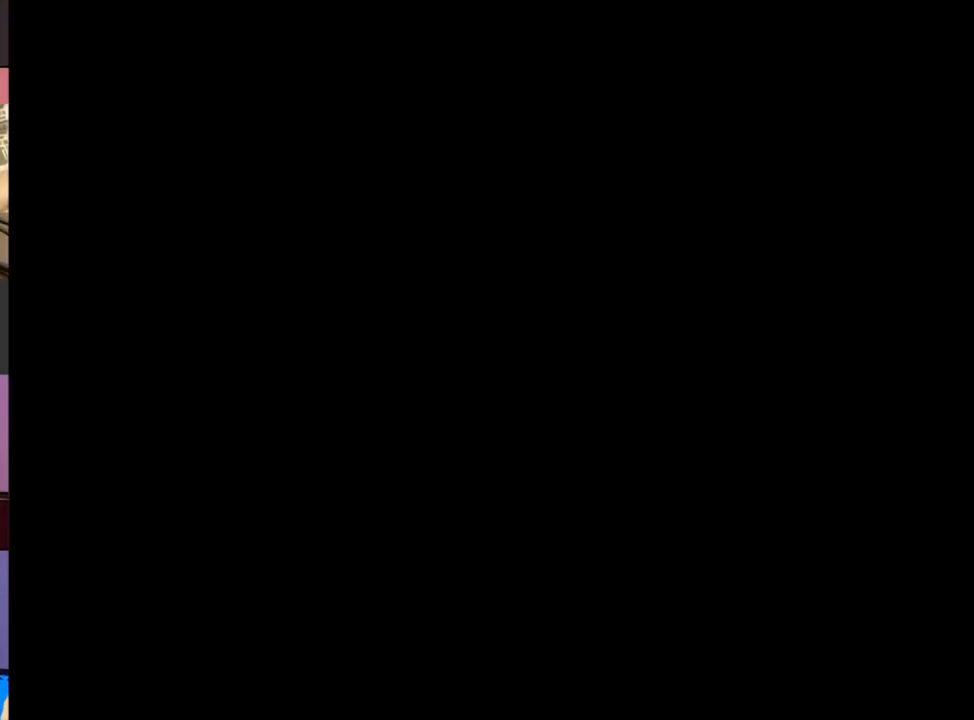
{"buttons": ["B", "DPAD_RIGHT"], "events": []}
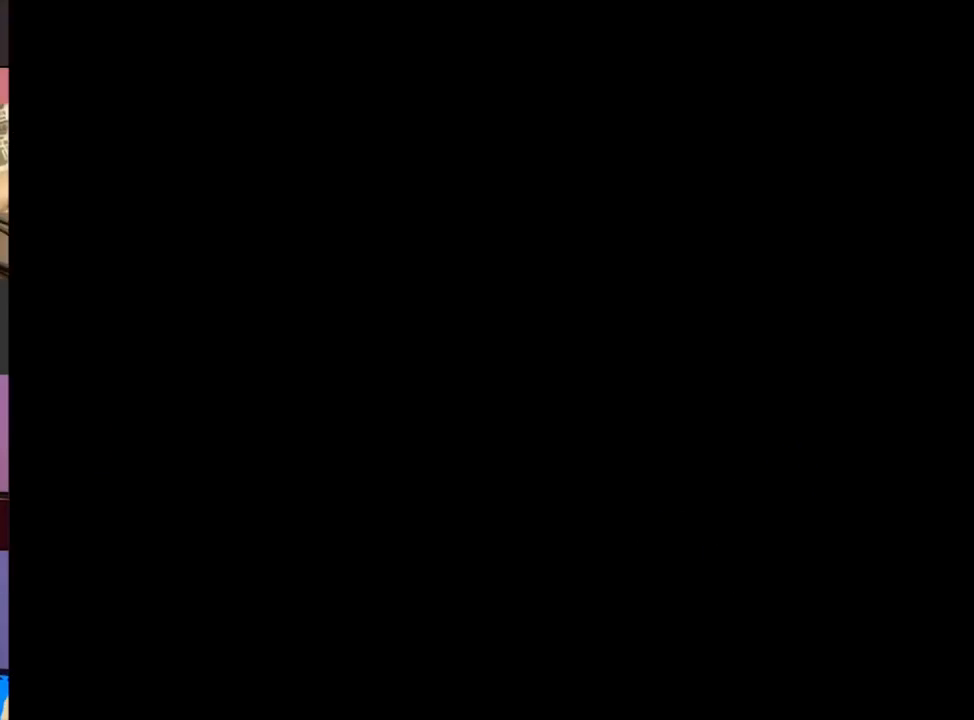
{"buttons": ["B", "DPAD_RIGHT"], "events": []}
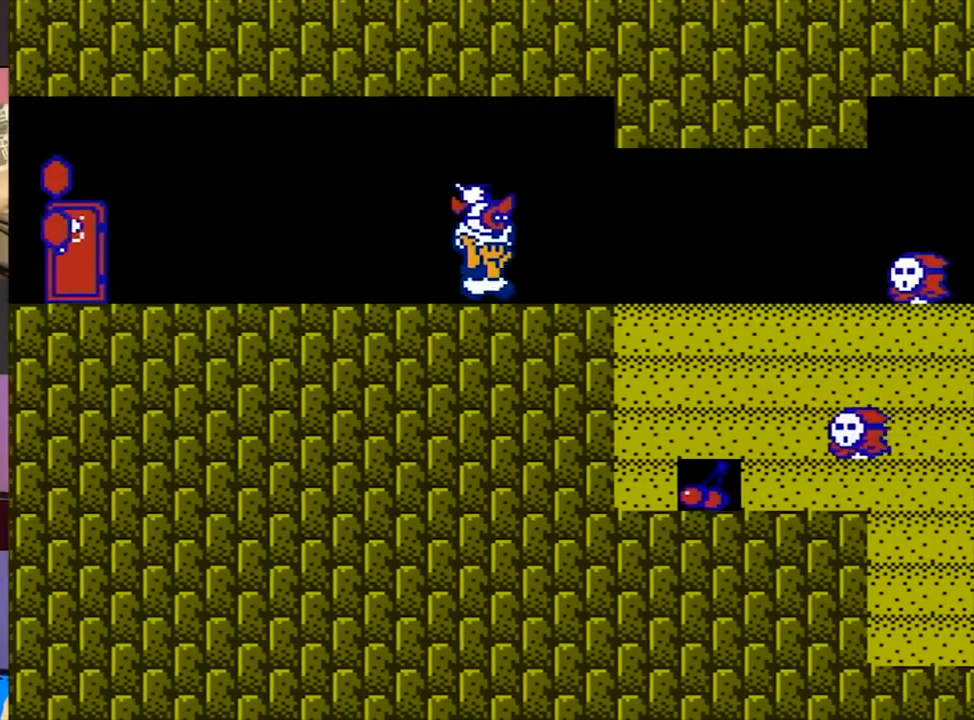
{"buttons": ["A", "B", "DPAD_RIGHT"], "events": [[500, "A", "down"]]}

● ● ● ●

## Instructions for the task
Nothing but the pictures is to be left out; repeat the data exactly.

## Your solution
{"buttons": ["B", "DPAD_RIGHT"], "events": []}
{"buttons": ["B", "DPAD_RIGHT"], "events": []}
{"buttons": ["A", "B", "DPAD_RIGHT"], "events": [[500, "A", "down"]]}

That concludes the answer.